Eruption auf der japanischen Vulkaninsel Nishinoshima beobachtet

Die kleine Vulkaninsel Nishinoshima im Pazifischen Ozean gehört zu den Ogasawara-Inseln und ist eigentlich ein ziemlich ruhiger, abgeschiedener Ort. Doch am Donnerstag rumorte es seit Langem wieder auf der Spitze des Unterwasservulkans. Die Japan Meteorological Agency bemerkte einen leichten Ausbruch auf der Insel und wartet auf weitere Informationen. Die japanische Küstenwache bestätigte anschließend, dass sie um 12:24 Uhr braunen Rauch aus einem der Krater beobachteten.

Da es nach aktuellen Erkenntnissen kein größerer Ausbruch war und keine Lava an die Oberfläche trat, ist es kein großer Vorfall. Zusätzlich ist die Oberflächentemperatur trotz Ausbruchs konstant. Eine größere Eruption erwarten die Beamten deswegen nicht, eine Warnung blieb daher aus.

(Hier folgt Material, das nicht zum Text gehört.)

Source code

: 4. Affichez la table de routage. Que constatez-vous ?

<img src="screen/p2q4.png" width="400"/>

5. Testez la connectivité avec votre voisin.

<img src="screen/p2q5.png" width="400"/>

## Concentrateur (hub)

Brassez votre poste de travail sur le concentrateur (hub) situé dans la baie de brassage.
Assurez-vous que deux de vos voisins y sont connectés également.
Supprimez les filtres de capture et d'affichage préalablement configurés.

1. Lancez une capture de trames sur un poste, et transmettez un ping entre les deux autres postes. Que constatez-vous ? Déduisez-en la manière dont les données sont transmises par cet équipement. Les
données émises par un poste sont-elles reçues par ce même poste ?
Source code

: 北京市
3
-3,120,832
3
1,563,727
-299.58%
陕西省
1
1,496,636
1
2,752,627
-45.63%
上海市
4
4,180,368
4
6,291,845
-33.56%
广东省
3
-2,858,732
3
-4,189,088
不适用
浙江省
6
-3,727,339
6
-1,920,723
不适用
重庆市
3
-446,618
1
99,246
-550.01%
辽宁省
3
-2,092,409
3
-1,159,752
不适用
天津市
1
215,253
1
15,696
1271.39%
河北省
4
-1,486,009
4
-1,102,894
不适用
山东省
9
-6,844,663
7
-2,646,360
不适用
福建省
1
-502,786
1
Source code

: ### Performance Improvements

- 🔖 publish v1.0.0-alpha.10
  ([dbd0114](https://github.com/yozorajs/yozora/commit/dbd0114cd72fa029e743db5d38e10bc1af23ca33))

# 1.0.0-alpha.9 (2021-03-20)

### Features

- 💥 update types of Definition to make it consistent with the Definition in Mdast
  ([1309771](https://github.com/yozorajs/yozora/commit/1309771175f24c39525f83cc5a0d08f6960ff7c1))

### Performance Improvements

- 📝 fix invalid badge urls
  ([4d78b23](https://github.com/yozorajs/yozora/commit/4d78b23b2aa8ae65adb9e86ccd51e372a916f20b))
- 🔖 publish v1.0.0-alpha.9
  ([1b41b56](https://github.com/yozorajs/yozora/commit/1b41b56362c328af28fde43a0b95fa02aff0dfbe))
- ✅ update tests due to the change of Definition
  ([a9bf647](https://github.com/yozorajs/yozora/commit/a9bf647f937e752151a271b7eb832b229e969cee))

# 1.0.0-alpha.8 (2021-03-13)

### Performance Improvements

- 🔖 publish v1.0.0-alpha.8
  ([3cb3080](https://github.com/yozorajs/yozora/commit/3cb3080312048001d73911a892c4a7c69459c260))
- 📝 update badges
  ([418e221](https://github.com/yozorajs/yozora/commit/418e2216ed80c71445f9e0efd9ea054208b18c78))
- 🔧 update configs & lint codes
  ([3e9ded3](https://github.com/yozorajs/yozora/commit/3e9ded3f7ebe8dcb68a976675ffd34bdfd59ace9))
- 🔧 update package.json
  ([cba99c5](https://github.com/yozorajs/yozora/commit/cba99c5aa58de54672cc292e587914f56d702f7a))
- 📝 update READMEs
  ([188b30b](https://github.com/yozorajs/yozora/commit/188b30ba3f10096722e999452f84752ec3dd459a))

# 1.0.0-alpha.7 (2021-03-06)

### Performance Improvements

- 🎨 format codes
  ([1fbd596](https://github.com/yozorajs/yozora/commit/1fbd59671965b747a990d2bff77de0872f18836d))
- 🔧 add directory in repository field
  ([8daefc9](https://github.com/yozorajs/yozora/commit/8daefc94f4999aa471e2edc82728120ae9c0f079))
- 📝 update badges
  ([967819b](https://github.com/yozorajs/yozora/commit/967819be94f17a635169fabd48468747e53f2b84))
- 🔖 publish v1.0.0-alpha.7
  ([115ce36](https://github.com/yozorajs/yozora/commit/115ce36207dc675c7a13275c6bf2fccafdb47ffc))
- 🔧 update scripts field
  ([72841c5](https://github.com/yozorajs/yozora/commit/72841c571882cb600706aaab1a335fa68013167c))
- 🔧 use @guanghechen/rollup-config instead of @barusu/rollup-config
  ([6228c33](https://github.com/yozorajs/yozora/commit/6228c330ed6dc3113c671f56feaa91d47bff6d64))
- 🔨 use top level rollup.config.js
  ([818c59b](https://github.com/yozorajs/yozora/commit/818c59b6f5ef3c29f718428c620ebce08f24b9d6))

Nishinoshima ist komplett unbewohnt, deswegen stellt es für die Menschen keine wirkliche Gefahr da. Für Biologen und Geologen ist sie allerdings ganz besonders. Die Insel verändert sich aufgrund des Vulkans seit Jahren regelmäßig und wächst an. Mittlerweile ist sie aufgrund mehrerer Ausbrüche auf 3,7 Quadratkilometer angewachsen und hat an der höchsten Stelle eine Erhebung von 100 Meter.

2016 betrat zum ersten Mal ein Mensch die Insel. Das Team aus Biologen und Geologen erforschte im Auftrag des japanischen Umweltministeriums die erstaunliche Insel und installierten die seismischen Sensoren, die nun am Donnertag die Eruption maßen. Einziger dauerhafter tierischer Bewohner der Insel ist bis jetzt der Maskentölpel.